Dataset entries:
########
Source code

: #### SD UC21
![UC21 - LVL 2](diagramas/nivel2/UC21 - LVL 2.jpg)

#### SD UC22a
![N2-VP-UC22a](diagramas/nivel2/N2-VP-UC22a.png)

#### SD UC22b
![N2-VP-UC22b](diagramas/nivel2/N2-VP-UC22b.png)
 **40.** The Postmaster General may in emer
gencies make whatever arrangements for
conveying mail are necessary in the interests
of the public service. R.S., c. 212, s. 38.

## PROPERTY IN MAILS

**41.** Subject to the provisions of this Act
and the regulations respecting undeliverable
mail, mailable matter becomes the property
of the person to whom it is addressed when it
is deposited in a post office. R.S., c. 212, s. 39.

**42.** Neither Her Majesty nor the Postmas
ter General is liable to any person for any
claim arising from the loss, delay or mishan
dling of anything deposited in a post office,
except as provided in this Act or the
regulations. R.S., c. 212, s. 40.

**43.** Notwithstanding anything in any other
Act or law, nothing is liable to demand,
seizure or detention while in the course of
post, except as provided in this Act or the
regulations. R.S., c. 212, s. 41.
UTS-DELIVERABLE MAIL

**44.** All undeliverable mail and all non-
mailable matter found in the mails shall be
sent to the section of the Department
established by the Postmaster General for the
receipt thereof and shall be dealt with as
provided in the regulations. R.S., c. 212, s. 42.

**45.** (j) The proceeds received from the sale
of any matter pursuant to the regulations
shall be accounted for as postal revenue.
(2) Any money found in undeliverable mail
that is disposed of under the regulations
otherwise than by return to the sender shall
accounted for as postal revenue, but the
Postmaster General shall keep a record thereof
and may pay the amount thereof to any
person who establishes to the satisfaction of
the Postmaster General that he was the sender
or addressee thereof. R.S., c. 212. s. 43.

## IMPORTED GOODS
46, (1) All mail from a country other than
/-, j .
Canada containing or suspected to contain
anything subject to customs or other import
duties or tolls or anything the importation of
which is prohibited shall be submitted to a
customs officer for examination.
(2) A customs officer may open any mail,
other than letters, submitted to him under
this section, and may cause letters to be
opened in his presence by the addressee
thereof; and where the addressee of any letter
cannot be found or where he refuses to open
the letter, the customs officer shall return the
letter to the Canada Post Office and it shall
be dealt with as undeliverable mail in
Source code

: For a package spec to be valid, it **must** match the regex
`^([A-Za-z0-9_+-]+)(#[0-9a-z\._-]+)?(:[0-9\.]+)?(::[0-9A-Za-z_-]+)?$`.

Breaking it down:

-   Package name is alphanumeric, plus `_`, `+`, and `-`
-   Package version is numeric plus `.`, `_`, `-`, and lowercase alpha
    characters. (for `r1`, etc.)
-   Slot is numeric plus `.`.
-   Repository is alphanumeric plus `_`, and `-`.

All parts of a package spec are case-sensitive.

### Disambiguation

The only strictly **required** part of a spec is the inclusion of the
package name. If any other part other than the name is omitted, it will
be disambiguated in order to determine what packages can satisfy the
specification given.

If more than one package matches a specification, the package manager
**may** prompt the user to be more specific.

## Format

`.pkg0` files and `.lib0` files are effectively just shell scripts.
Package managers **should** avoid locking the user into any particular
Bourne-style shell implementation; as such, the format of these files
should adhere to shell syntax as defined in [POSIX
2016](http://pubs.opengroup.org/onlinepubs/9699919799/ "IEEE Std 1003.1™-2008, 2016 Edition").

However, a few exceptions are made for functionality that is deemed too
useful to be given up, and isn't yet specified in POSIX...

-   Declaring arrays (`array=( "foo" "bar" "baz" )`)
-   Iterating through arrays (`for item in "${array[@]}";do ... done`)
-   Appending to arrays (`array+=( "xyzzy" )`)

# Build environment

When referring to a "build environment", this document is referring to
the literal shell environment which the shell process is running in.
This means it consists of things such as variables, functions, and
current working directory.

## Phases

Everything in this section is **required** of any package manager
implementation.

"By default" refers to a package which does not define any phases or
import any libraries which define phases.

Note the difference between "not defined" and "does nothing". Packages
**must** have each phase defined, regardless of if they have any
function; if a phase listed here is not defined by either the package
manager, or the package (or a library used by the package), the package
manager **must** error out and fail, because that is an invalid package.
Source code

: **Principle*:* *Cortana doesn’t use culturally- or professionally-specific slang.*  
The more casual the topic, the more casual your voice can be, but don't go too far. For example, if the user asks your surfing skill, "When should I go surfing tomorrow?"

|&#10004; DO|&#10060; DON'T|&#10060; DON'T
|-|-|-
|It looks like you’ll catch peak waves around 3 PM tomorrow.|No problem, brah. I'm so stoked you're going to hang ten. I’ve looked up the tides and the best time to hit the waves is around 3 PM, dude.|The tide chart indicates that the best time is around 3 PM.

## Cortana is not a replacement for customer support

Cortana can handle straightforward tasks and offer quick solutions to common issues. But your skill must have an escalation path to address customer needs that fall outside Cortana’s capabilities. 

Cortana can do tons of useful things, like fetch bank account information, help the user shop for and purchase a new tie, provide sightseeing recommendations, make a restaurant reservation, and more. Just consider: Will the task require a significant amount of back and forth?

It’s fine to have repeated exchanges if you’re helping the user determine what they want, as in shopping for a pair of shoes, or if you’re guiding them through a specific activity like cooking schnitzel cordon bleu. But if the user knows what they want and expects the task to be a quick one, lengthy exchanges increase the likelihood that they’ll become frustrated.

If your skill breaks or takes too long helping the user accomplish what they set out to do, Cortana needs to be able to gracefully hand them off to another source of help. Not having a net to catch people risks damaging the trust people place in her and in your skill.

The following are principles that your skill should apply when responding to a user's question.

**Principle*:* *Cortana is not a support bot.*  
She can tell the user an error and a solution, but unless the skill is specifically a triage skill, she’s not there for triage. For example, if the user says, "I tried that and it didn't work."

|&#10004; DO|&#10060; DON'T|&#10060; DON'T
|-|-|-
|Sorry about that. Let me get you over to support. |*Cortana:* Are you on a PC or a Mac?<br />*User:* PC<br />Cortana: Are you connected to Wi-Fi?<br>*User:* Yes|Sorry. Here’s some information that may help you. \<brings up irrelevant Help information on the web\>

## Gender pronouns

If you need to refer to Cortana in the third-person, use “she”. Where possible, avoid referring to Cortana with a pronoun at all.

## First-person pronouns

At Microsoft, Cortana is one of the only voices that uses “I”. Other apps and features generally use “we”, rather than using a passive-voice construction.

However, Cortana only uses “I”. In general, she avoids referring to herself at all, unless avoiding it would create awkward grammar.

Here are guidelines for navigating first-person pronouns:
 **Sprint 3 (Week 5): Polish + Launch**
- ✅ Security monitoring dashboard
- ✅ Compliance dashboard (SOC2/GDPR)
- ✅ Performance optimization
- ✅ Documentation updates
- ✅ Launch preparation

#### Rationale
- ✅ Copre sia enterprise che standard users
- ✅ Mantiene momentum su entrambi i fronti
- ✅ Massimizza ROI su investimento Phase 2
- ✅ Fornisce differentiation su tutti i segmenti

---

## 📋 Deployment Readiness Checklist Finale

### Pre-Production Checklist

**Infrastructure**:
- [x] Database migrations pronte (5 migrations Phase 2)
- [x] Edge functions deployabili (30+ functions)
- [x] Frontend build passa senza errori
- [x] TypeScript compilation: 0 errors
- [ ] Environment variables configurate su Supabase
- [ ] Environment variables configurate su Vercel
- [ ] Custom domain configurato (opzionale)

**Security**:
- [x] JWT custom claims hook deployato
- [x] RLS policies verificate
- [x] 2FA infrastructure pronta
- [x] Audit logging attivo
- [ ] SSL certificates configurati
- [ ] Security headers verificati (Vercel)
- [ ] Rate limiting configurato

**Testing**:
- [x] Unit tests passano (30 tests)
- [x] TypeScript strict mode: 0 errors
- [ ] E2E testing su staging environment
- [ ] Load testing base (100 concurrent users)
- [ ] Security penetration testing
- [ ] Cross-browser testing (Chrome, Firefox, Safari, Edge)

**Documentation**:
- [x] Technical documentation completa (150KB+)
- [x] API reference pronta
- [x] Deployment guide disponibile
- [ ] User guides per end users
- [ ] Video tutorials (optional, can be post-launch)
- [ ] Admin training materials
########
Your answer should consist of each line above in which "functions" appears.

## Response:
This means it consists of things such as variables, functions, and
- [x] Edge functions deployabili (30+ functions)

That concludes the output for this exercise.